Prof. Josh Tenenbaum

Professor

Department of Brain and Cognitive Sciences, MIT

Symposium Roles
Speaker/Panelist 2017
Panels Participated in
Putting AI to Work (2017)
Bio

Joshua Tenenbaum is Professor of Cognitive Science and Computation at the MIT. He and his colleagues in the Computational Cognitive Science group want to understand that most elusive aspect of human intelligence: our ability to learn so much about the world, so rapidly and flexibly.

While their core interests are in human learning and reasoning, they also work actively in machine learning and artificial intelligence.
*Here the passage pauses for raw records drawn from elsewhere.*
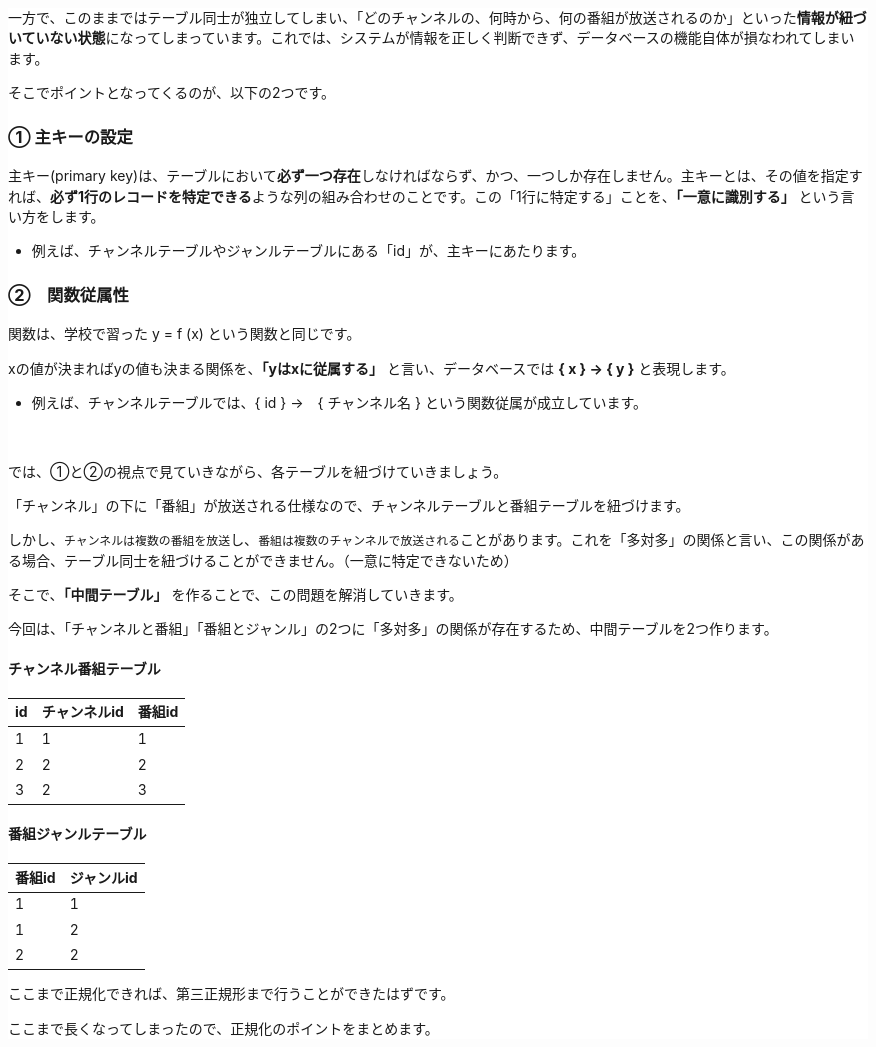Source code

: 一方で、このままではテーブル同士が独立してしまい、「どのチャンネルの、何時から、何の番組が放送されるのか」といった**情報が紐づいていない状態**になってしまっています。これでは、システムが情報を正しく判断できず、データベースの機能自体が損なわれてしまいます。

そこでポイントとなってくるのが、以下の2つです。


### ① 主キーの設定

  主キー(primary key)は、テーブルにおいて**必ず一つ存在**しなければならず、かつ、一つしか存在しません。主キーとは、その値を指定すれば、**必ず1行のレコードを特定できる**ような列の組み合わせのことです。この「1行に特定する」ことを、**「一意に識別する」** という言い方をします。

  - 例えば、チャンネルテーブルやジャンルテーブルにある「id」が、主キーにあたります。


### ②　関数従属性

  関数は、学校で習った y = f (x) という関数と同じです。
  
  xの値が決まればyの値も決まる関係を、**「yはxに従属する」** と言い、データベースでは **{ x } → { y }** と表現します。

  - 例えば、チャンネルテーブルでは、{ id } →　{ チャンネル名 } という関数従属が成立しています。

<br>

では、①と②の視点で見ていきながら、各テーブルを紐づけていきましょう。

「チャンネル」の下に「番組」が放送される仕様なので、チャンネルテーブルと番組テーブルを紐づけます。

しかし、```チャンネルは複数の番組を放送```し、```番組は複数のチャンネルで放送される```ことがあります。これを「多対多」の関係と言い、この関係がある場合、テーブル同士を紐づけることができません。（一意に特定できないため）

そこで、**「中間テーブル」** を作ることで、この問題を解消していきます。

今回は、「チャンネルと番組」「番組とジャンル」の2つに「多対多」の関係が存在するため、中間テーブルを2つ作ります。

#### チャンネル番組テーブル

| id  | チャンネルid | 番組id      | 
|-----|-------------|-------------|
| 1   | 1           | 1           |
| 2   | 2           | 2           | 
| 3   | 2           | 3           | 


#### 番組ジャンルテーブル

| 番組id      | ジャンルid |
|-------------|-----------|
| 1           | 1         |
| 1           | 2         |
| 2           | 2         |

ここまで正規化できれば、第三正規形まで行うことができたはずです。

ここまで長くなってしまったので、正規化のポイントをまとめます。
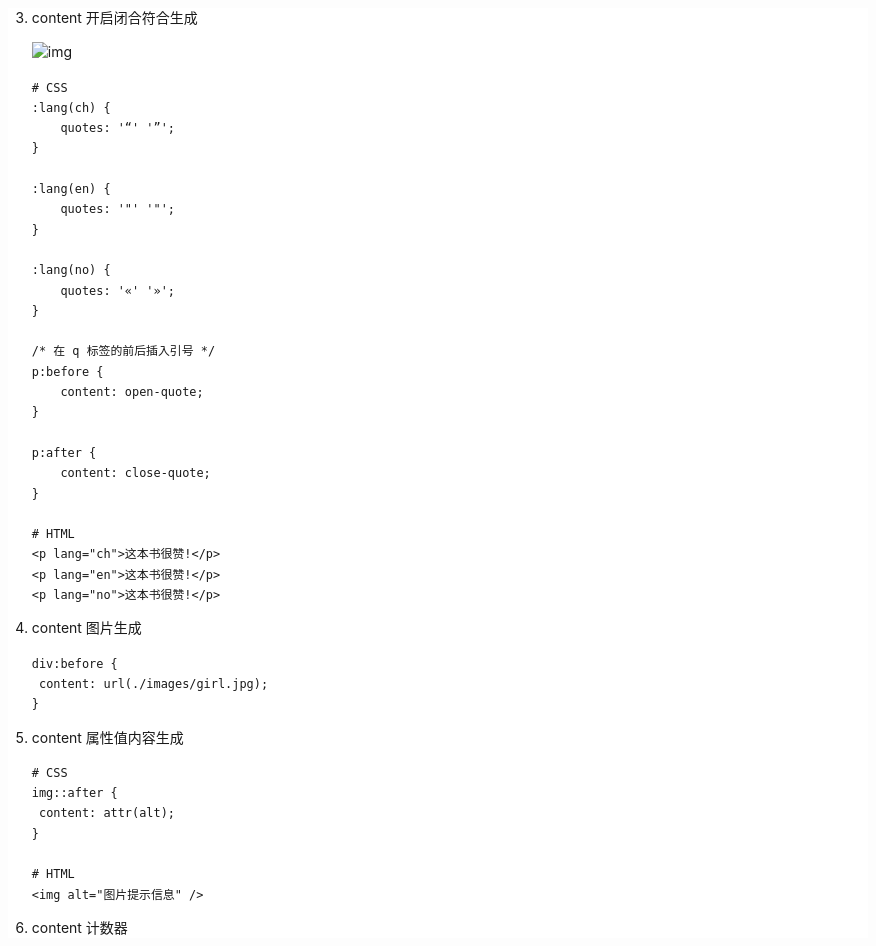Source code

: 3. content 开启闭合符合生成

   ![img](./images/9829.png)

   ```
   # CSS
   :lang(ch) {
       quotes: '“' '”';
   }
   
   :lang(en) {
       quotes: '"' '"';
   }
   
   :lang(no) {
       quotes: '«' '»';
   }
   
   /* 在 q 标签的前后插入引号 */
   p:before {
       content: open-quote;
   }
   
   p:after {
       content: close-quote;
   }
   
   # HTML
   <p lang="ch">这本书很赞!</p>
   <p lang="en">这本书很赞!</p>
   <p lang="no">这本书很赞!</p>
   ```

4. content 图片生成

   ```
   div:before {
   	content: url(./images/girl.jpg);
   }
   ```

5. content 属性值内容生成

   ```
   # CSS
   img::after {
   	content: attr(alt);
   }
   
   # HTML
   <img alt="图片提示信息" />
   ```

6. content 计数器
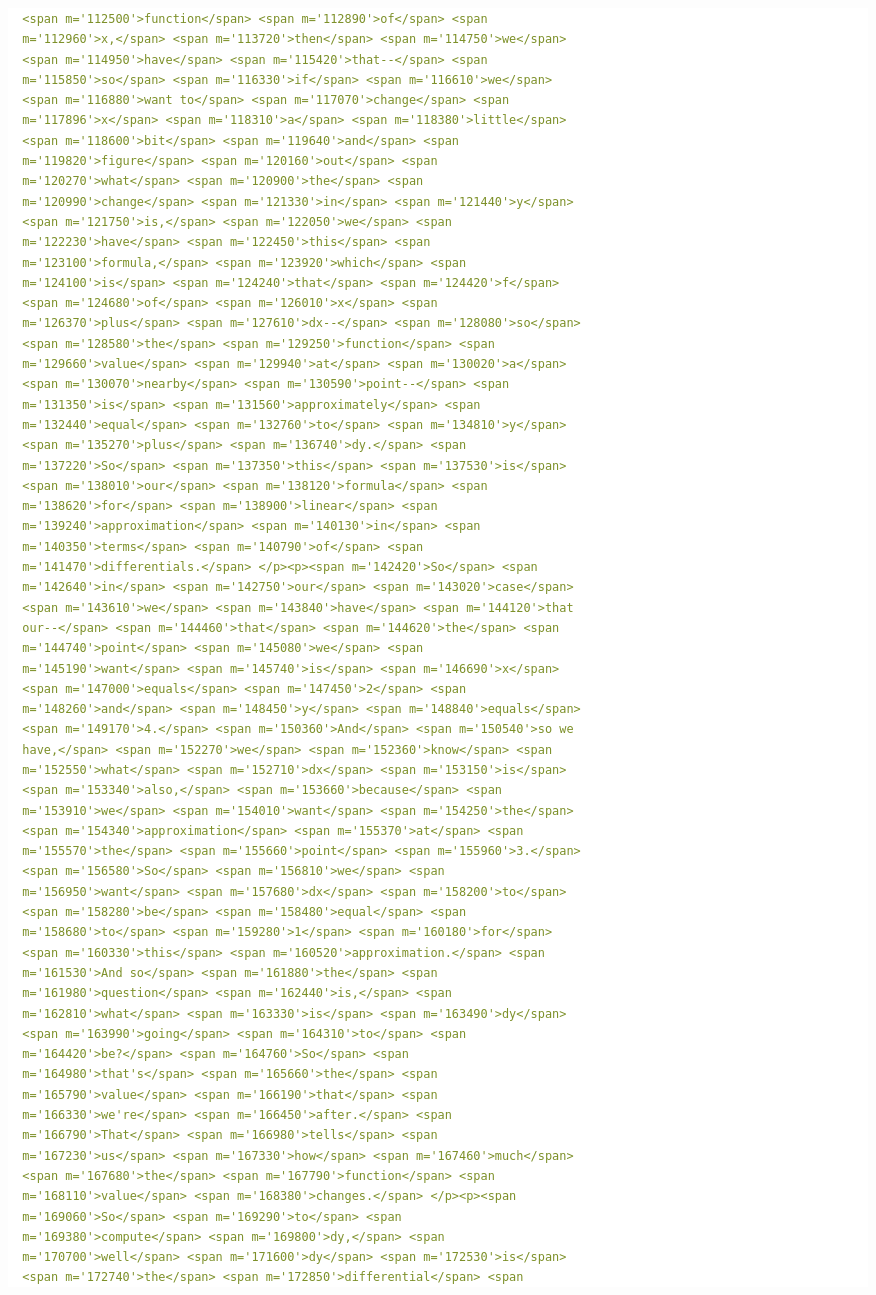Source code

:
 ```yaml
  <span m='112500'>function</span> <span m='112890'>of</span> <span
  m='112960'>x,</span> <span m='113720'>then</span> <span m='114750'>we</span>
  <span m='114950'>have</span> <span m='115420'>that--</span> <span
  m='115850'>so</span> <span m='116330'>if</span> <span m='116610'>we</span>
  <span m='116880'>want to</span> <span m='117070'>change</span> <span
  m='117896'>x</span> <span m='118310'>a</span> <span m='118380'>little</span>
  <span m='118600'>bit</span> <span m='119640'>and</span> <span
  m='119820'>figure</span> <span m='120160'>out</span> <span
  m='120270'>what</span> <span m='120900'>the</span> <span
  m='120990'>change</span> <span m='121330'>in</span> <span m='121440'>y</span>
  <span m='121750'>is,</span> <span m='122050'>we</span> <span
  m='122230'>have</span> <span m='122450'>this</span> <span
  m='123100'>formula,</span> <span m='123920'>which</span> <span
  m='124100'>is</span> <span m='124240'>that</span> <span m='124420'>f</span>
  <span m='124680'>of</span> <span m='126010'>x</span> <span
  m='126370'>plus</span> <span m='127610'>dx--</span> <span m='128080'>so</span>
  <span m='128580'>the</span> <span m='129250'>function</span> <span
  m='129660'>value</span> <span m='129940'>at</span> <span m='130020'>a</span>
  <span m='130070'>nearby</span> <span m='130590'>point--</span> <span
  m='131350'>is</span> <span m='131560'>approximately</span> <span
  m='132440'>equal</span> <span m='132760'>to</span> <span m='134810'>y</span>
  <span m='135270'>plus</span> <span m='136740'>dy.</span> <span
  m='137220'>So</span> <span m='137350'>this</span> <span m='137530'>is</span>
  <span m='138010'>our</span> <span m='138120'>formula</span> <span
  m='138620'>for</span> <span m='138900'>linear</span> <span
  m='139240'>approximation</span> <span m='140130'>in</span> <span
  m='140350'>terms</span> <span m='140790'>of</span> <span
  m='141470'>differentials.</span> </p><p><span m='142420'>So</span> <span
  m='142640'>in</span> <span m='142750'>our</span> <span m='143020'>case</span>
  <span m='143610'>we</span> <span m='143840'>have</span> <span m='144120'>that
  our--</span> <span m='144460'>that</span> <span m='144620'>the</span> <span
  m='144740'>point</span> <span m='145080'>we</span> <span
  m='145190'>want</span> <span m='145740'>is</span> <span m='146690'>x</span>
  <span m='147000'>equals</span> <span m='147450'>2</span> <span
  m='148260'>and</span> <span m='148450'>y</span> <span m='148840'>equals</span>
  <span m='149170'>4.</span> <span m='150360'>And</span> <span m='150540'>so we
  have,</span> <span m='152270'>we</span> <span m='152360'>know</span> <span
  m='152550'>what</span> <span m='152710'>dx</span> <span m='153150'>is</span>
  <span m='153340'>also,</span> <span m='153660'>because</span> <span
  m='153910'>we</span> <span m='154010'>want</span> <span m='154250'>the</span>
  <span m='154340'>approximation</span> <span m='155370'>at</span> <span
  m='155570'>the</span> <span m='155660'>point</span> <span m='155960'>3.</span>
  <span m='156580'>So</span> <span m='156810'>we</span> <span
  m='156950'>want</span> <span m='157680'>dx</span> <span m='158200'>to</span>
  <span m='158280'>be</span> <span m='158480'>equal</span> <span
  m='158680'>to</span> <span m='159280'>1</span> <span m='160180'>for</span>
  <span m='160330'>this</span> <span m='160520'>approximation.</span> <span
  m='161530'>And so</span> <span m='161880'>the</span> <span
  m='161980'>question</span> <span m='162440'>is,</span> <span
  m='162810'>what</span> <span m='163330'>is</span> <span m='163490'>dy</span>
  <span m='163990'>going</span> <span m='164310'>to</span> <span
  m='164420'>be?</span> <span m='164760'>So</span> <span
  m='164980'>that's</span> <span m='165660'>the</span> <span
  m='165790'>value</span> <span m='166190'>that</span> <span
  m='166330'>we're</span> <span m='166450'>after.</span> <span
  m='166790'>That</span> <span m='166980'>tells</span> <span
  m='167230'>us</span> <span m='167330'>how</span> <span m='167460'>much</span>
  <span m='167680'>the</span> <span m='167790'>function</span> <span
  m='168110'>value</span> <span m='168380'>changes.</span> </p><p><span
  m='169060'>So</span> <span m='169290'>to</span> <span
  m='169380'>compute</span> <span m='169800'>dy,</span> <span
  m='170700'>well</span> <span m='171600'>dy</span> <span m='172530'>is</span>
  <span m='172740'>the</span> <span m='172850'>differential</span> <span
```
These two programs are inseparable: bringing machine-learning algorithms closer to the capacities of human learning should lead to more powerful AI systems as well as more powerful theoretical paradigms for understanding human cognition.

Their current research explores the computational basis of many aspects of human cognition: learning concepts, judging similarity, inferring causal connections, forming perceptual representations, learning word meanings and syntactic principles in natural language, noticing coincidences and predicting the future, inferring the mental states of other people, and constructing intuitive theories of core domains, such as intuitive physics, psychology, biology, or social structure.

He is known for contributions to mathematical psychology and Bayesian cognitive science. Tenenbaum previously taught at Stanford University, where he was the Wasow Visiting Fellow from October 2010-January 2011.